# Perintah Tugas:
Tuliskan kembali setiap baris dalam daftar di bawah ini tanpa mengubah satu karakter pun.

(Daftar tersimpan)
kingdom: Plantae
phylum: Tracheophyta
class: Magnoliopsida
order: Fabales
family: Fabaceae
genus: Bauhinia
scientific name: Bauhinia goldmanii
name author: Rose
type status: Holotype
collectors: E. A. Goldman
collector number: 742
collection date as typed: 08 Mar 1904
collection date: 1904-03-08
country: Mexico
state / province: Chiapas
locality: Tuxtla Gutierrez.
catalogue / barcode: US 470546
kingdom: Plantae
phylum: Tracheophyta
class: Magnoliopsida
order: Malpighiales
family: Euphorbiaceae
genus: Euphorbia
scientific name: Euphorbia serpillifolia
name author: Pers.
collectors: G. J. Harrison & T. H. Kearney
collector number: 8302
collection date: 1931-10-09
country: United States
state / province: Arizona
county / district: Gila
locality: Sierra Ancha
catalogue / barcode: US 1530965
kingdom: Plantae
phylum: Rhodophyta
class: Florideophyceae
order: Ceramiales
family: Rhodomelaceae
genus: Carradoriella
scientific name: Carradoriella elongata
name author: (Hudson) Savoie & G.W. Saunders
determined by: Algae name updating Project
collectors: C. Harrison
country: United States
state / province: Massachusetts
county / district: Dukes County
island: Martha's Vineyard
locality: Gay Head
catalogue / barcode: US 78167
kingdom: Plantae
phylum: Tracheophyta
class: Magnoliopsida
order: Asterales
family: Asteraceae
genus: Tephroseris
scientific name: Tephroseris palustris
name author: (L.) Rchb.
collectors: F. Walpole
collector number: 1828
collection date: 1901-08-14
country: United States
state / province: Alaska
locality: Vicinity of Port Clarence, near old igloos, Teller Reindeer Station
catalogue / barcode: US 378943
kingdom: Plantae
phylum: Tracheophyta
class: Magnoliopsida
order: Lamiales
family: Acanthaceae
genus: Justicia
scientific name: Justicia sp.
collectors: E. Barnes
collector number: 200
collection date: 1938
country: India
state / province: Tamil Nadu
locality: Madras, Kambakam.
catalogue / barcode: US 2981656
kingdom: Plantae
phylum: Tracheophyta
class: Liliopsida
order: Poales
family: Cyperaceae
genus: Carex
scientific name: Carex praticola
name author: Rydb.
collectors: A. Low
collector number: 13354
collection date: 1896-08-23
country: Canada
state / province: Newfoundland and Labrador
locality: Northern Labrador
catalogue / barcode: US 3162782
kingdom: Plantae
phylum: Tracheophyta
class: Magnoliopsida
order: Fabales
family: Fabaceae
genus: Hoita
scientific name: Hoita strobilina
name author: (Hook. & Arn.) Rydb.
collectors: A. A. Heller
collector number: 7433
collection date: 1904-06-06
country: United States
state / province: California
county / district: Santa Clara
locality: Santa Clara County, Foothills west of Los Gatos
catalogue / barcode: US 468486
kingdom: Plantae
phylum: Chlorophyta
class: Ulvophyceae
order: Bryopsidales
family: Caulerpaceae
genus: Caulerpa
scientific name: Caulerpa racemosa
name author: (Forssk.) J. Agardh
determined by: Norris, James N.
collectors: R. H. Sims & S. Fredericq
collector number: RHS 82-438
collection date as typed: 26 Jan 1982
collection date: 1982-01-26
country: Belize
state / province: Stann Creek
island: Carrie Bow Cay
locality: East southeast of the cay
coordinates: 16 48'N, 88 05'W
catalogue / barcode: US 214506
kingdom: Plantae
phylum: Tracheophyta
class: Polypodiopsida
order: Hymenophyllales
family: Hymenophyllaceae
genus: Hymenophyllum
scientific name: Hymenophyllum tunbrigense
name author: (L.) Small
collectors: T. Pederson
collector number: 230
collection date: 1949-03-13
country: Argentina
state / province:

# Jawaban Tugas:
kingdom: Plantae
phylum: Tracheophyta
class: Magnoliopsida
order: Fabales
family: Fabaceae
genus: Bauhinia
scientific name: Bauhinia goldmanii
name author: Rose
type status: Holotype
collectors: E. A. Goldman
collector number: 742
collection date as typed: 08 Mar 1904
collection date: 1904-03-08
country: Mexico
state / province: Chiapas
locality: Tuxtla Gutierrez.
catalogue / barcode: US 470546
kingdom: Plantae
phylum: Tracheophyta
class: Magnoliopsida
order: Malpighiales
family: Euphorbiaceae
genus: Euphorbia
scientific name: Euphorbia serpillifolia
name author: Pers.
collectors: G. J. Harrison & T. H. Kearney
collector number: 8302
collection date: 1931-10-09
country: United States
state / province: Arizona
county / district: Gila
locality: Sierra Ancha
catalogue / barcode: US 1530965
kingdom: Plantae
phylum: Rhodophyta
class: Florideophyceae
order: Ceramiales
family: Rhodomelaceae
genus: Carradoriella
scientific name: Carradoriella elongata
name author: (Hudson) Savoie & G.W. Saunders
determined by: Algae name updating Project
collectors: C. Harrison
country: United States
state / province: Massachusetts
county / district: Dukes County
island: Martha's Vineyard
locality: Gay Head
catalogue / barcode: US 78167
kingdom: Plantae
phylum: Tracheophyta
class: Magnoliopsida
order: Asterales
family: Asteraceae
genus: Tephroseris
scientific name: Tephroseris palustris
name author: (L.) Rchb.
collectors: F. Walpole
collector number: 1828
collection date: 1901-08-14
country: United States
state / province: Alaska
locality: Vicinity of Port Clarence, near old igloos, Teller Reindeer Station
catalogue / barcode: US 378943
kingdom: Plantae
phylum: Tracheophyta
class: Magnoliopsida
order: Lamiales
family: Acanthaceae
genus: Justicia
scientific name: Justicia sp.
collectors: E. Barnes
collector number: 200
collection date: 1938
country: India
state / province: Tamil Nadu
locality: Madras, Kambakam.
catalogue / barcode: US 2981656
kingdom: Plantae
phylum: Tracheophyta
class: Liliopsida
order: Poales
family: Cyperaceae
genus: Carex
scientific name: Carex praticola
name author: Rydb.
collectors: A. Low
collector number: 13354
collection date: 1896-08-23
country: Canada
state / province: Newfoundland and Labrador
locality: Northern Labrador
catalogue / barcode: US 3162782
kingdom: Plantae
phylum: Tracheophyta
class: Magnoliopsida
order: Fabales
family: Fabaceae
genus: Hoita
scientific name: Hoita strobilina
name author: (Hook. & Arn.) Rydb.
collectors: A. A. Heller
collector number: 7433
collection date: 1904-06-06
country: United States
state / province: California
county / district: Santa Clara
locality: Santa Clara County, Foothills west of Los Gatos
catalogue / barcode: US 468486
kingdom: Plantae
phylum: Chlorophyta
class: Ulvophyceae
order: Bryopsidales
family: Caulerpaceae
genus: Caulerpa
scientific name: Caulerpa racemosa
name author: (Forssk.) J. Agardh
determined by: Norris, James N.
collectors: R. H. Sims & S. Fredericq
collector number: RHS 82-438
collection date as typed: 26 Jan 1982
collection date: 1982-01-26
country: Belize
state / province: Stann Creek
island: Carrie Bow Cay
locality: East southeast of the cay
coordinates: 16 48'N, 88 05'W
catalogue / barcode: US 214506
kingdom: Plantae
phylum: Tracheophyta
class: Polypodiopsida
order: Hymenophyllales
family: Hymenophyllaceae
genus: Hymenophyllum
scientific name: Hymenophyllum tunbrigense
name author: (L.) Small
collectors: T. Pederson
collector number: 230
collection date: 1949-03-13
country: Argentina
state / province:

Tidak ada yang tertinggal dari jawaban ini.